Cansado de tanto poder, Carlos V refugiou-se num mosteiro e dividiu o seu império entre o filho, Felipe II de Espanha, e o irmão, que se tornou Fernando I da Áustria. Desde então, tirando a trágica aventura de Maximiliano como imperador do México, já no século XIX, os Habsburgos dedicaram-se àquilo que sempre pareceu ser o seu destino: governar a Europa Central e mais de uma dezena de povos, dos checos aos italianos, passando por eslovenos, croatas, bósnios, húngaros e polacos.

Família que foi buscar o nome a um castelo na Suíça, os Habsburgos cedo se destacaram entre os príncipes germânicos e, a partir do século XIII, com Rudolfo I, assumiram de forma dinástica o Sacro Império Romano-Germânico, que só seria extinto por Napoleão seis séculos depois. Mesmo assim, como imperadores da Áustria e depois da Áustria-Hungria, mantiveram o trono durante mais um século, até que a derrota na Primeira Guerra Mundial transformou a Viena de Sigmund Freud e Gustav Klimt na capital de uma pequena república, embora por todo o lado brilhem ainda ali os vestígios do seu passado imperial.

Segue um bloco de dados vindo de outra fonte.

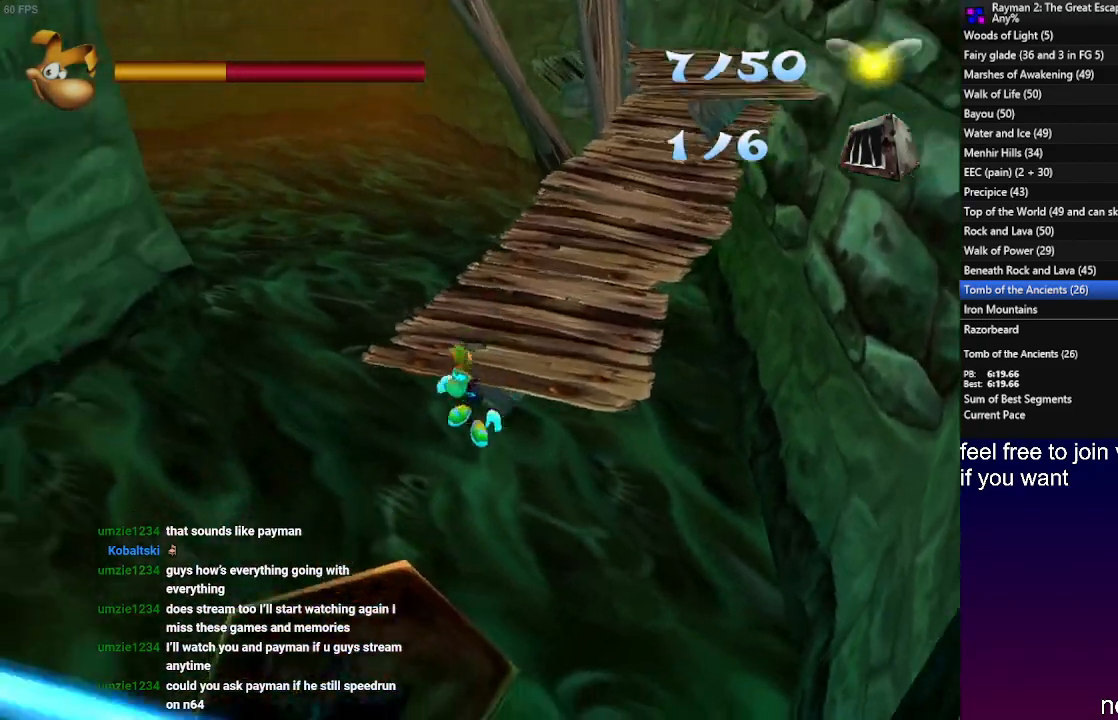
{"buttons": [], "left_stick": "left", "right_stick": "center", "events": [[200, "left_stick", "left"]]}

Baluarte do catolicismo a Leste, os Habsburgos foram o principal obstáculo ao avanço dos otomanos na Europa, sobretudo quando resistiram ao cerco turco de Viena em 1683, que poderia ter alterado toda a história do continente. A diversidade étnica dos seus súbditos fez com que ficassem de fora da unificação alemã de 1871.

Na altura da Grande Guerra, o seu império era ainda multinacional, o que poderá explicar em parte a derrota. Os oficiais, muitas vezes de língua alemã ou húngara, tinham de comandar soldados que falavam polaco, checo, servo-croata e até italiano. E se o império dos Habsburgos desapareceu em 1918, a sua arquitectura embeleza ainda muitas cidades da Europa Central e de Leste, como Bratislava, Budapeste, Trieste, Zagreb ou mesmo essa Sarajevo onde, em 1914, o assassínio do herdeiro do trono ditou o princípio do fim.